A lease dispute turned on the agreement’s effective date. The lease was found ambiguous on that point (and the subsequent trial result based on parol evidence affirmed), when it said:

  • On the last page – “IN WITNESS WHEREOF, the parties hereto have duly executed this Lease as of the day and year first written above.”
  • And on the first page – “This Ground Lease (“Lease”), dated for reference purposes as ________, 2014, is made and executed by and between Malik and Sons, LLC (“Landlord”), and CIRCLE K STORES INC., a Texas corporation (“Tenant”).”

The Fifth Circuit concluded “Circle K offers a plausible interpretation, but Malik offers an alternative, credible interpretation to Circle K’s proposed interpretation. It seems equally—if not more likely—that the ‘day and year first written above’ is referencing a date the parties should have written on the last page.
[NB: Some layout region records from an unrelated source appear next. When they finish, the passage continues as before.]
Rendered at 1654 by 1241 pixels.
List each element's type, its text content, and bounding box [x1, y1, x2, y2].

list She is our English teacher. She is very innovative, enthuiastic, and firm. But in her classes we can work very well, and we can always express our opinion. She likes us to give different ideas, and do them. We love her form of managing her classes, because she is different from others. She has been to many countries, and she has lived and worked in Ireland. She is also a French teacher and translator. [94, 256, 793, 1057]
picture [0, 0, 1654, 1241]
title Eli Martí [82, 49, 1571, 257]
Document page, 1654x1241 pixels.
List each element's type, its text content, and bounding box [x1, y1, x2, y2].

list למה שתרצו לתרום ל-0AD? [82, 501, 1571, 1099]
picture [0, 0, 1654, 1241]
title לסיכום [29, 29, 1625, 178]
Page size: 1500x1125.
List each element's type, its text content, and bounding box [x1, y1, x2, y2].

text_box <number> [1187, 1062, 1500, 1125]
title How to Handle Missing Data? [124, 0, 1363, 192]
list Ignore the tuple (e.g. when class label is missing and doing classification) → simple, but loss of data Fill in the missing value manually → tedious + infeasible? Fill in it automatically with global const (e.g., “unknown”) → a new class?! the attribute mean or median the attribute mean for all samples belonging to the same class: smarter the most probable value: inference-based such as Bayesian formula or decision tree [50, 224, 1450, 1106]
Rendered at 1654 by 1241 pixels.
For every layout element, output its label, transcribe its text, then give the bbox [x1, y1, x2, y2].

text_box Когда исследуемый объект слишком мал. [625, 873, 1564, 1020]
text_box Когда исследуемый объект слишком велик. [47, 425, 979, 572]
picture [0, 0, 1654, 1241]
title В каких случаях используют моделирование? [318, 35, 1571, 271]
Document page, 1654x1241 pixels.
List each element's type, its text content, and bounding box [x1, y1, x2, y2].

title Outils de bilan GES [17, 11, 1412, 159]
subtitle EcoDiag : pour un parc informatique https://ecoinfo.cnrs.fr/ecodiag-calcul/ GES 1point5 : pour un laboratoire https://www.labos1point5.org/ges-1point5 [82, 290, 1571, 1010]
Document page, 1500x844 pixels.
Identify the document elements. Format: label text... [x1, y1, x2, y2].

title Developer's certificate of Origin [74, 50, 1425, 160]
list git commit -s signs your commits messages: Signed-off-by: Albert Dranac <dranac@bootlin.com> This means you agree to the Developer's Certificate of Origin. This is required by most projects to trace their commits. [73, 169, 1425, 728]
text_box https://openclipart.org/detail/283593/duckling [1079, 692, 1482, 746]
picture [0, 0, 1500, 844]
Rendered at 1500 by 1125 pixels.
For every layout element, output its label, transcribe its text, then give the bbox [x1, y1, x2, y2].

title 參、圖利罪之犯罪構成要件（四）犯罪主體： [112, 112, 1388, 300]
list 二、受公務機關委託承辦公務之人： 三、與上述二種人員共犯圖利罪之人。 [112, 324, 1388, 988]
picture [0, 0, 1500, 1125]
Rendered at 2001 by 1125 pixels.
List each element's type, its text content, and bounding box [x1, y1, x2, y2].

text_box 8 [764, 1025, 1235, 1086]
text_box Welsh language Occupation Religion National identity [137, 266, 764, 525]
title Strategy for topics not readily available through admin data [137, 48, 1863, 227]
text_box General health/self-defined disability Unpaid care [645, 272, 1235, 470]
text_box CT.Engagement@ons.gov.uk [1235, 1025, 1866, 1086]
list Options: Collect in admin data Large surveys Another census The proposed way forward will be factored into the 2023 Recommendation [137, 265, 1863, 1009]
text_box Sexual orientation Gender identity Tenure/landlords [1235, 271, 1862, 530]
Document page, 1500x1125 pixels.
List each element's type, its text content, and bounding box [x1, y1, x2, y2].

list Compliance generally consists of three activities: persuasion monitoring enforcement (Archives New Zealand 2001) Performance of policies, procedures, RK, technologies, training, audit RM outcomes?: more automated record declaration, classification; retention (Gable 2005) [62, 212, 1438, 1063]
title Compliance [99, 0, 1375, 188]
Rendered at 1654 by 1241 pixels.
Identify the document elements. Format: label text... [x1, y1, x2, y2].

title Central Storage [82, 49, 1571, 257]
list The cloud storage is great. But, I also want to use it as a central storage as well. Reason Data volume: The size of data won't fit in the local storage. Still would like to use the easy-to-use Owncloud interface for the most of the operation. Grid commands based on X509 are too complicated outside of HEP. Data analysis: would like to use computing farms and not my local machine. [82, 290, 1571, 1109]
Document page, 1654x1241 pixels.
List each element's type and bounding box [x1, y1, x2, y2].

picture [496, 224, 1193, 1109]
Therefore, although the last page references an execution date ‘written above,’ there is no date on that page. The only other date in the document is labeled as ‘for reference purposes.’ Even though Circle K is correct that parties ‘are free to specify the date of a contract’s execution,’ the issue here is whether they did.” Malik & Sons v. Circle K Stores, No. 17-30113 (May 15, 2018, unpublished).

 

“Litigation about litigation,” usually in the form of a federal suit to enjoin or otherwise overcome a state-court case, can involve complicated federalism concepts such as the Rooker-Feldman doctrine or Younger abstention. The Fifth Circuit reiterated an even more basic principle in Machetta v. Moren, in which an unhappy party to a state court child custody case sought to assert civil rights claims against the judges: “The district court [correctly] dismissed the case because no case or controversy exists between ‘a judge who adjudicates claims under a statute and a litigant who attacks the constitutionality of the statute.'” No. 17-20533 (June 4, 2018, unpublished).